**EXERCISE DATA:**
=== Section Start ===

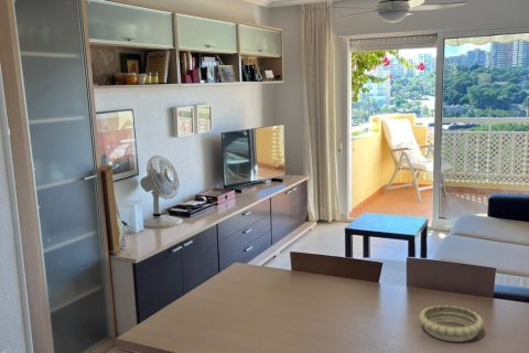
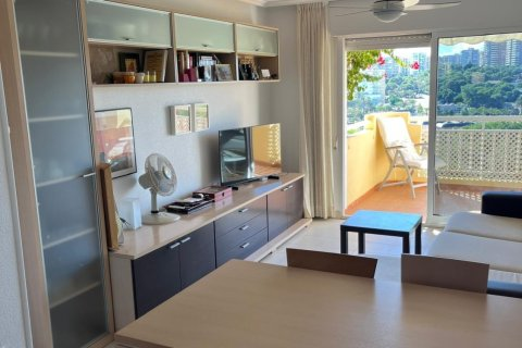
- decorative bowl [418,304,485,343]
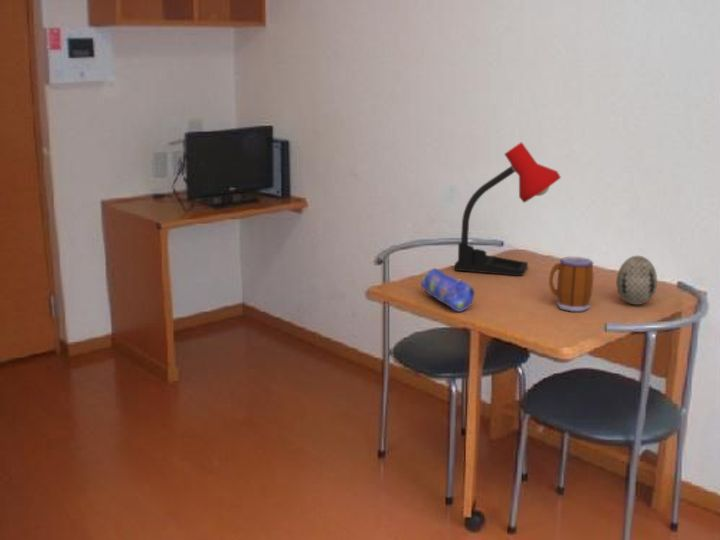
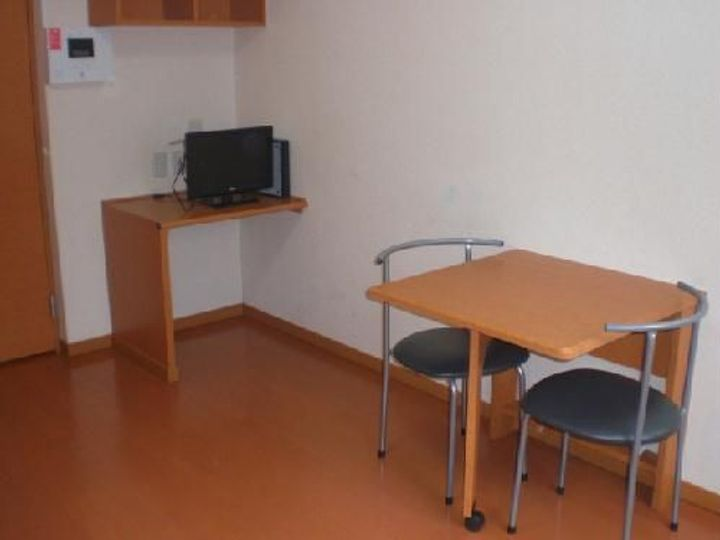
- decorative egg [615,255,658,306]
- pencil case [420,267,477,313]
- mug [548,256,595,312]
- desk lamp [453,141,562,277]
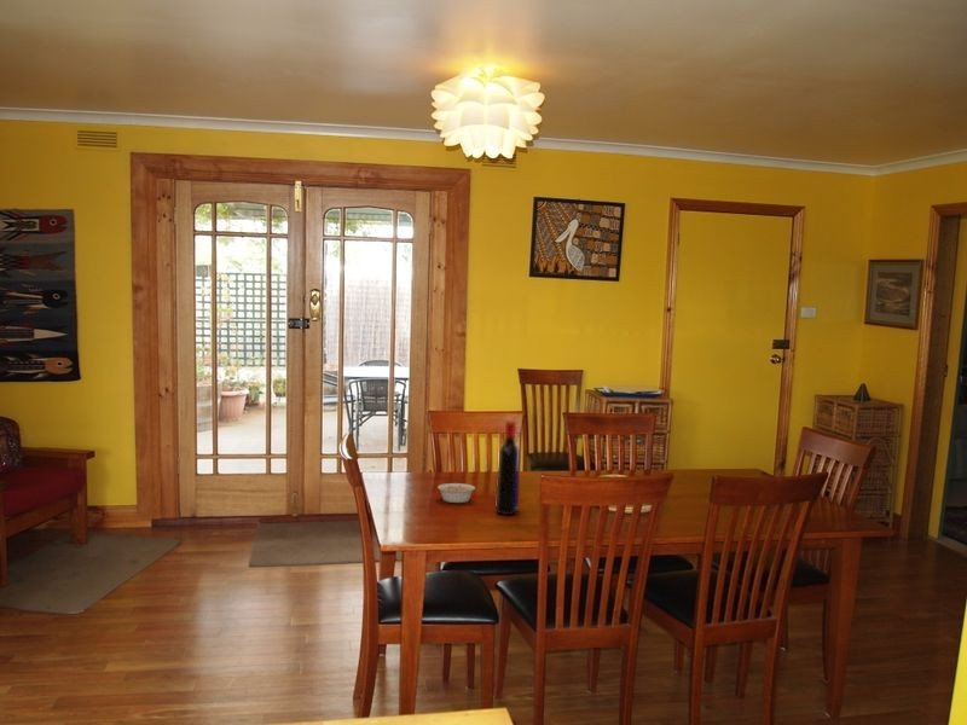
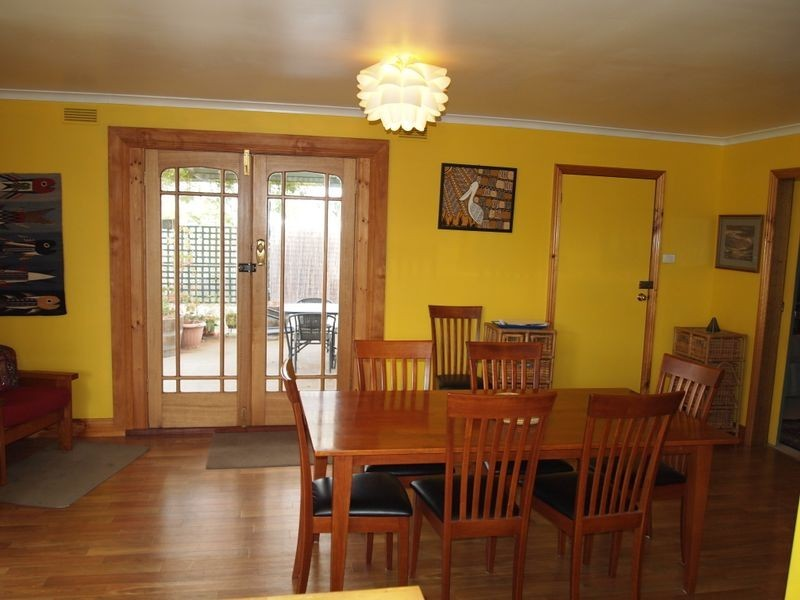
- liquor bottle [494,419,520,516]
- legume [436,482,479,504]
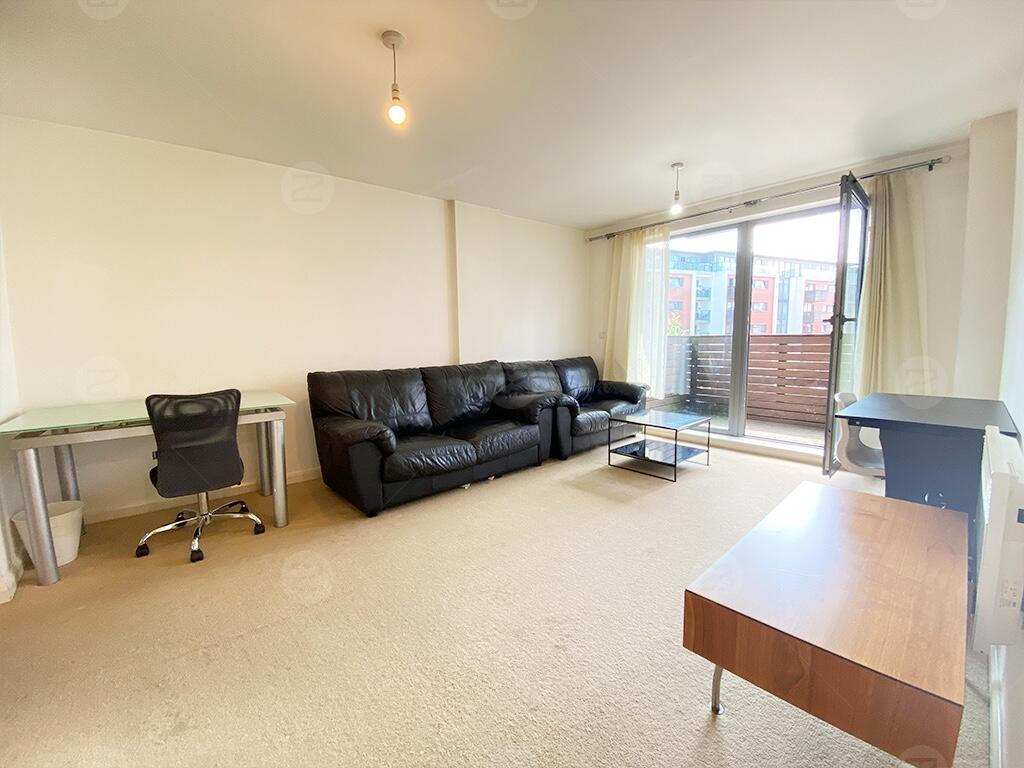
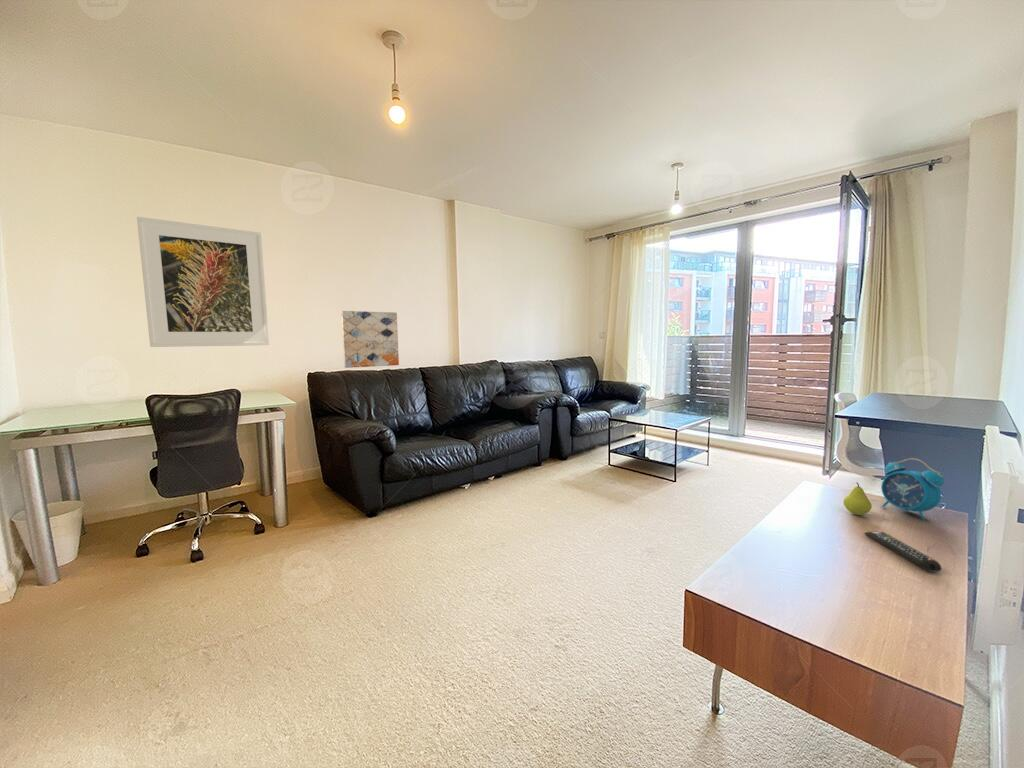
+ remote control [864,531,942,573]
+ wall art [340,310,400,369]
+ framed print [136,216,270,348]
+ alarm clock [880,457,945,520]
+ fruit [842,481,873,516]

=== Section End ===

**TASK PROMPT:** Make a list of all lines in the data that contain "decorative".

**REPLY TO THE EXERCISE:**
- decorative bowl [418,304,485,343]
- decorative egg [615,255,658,306]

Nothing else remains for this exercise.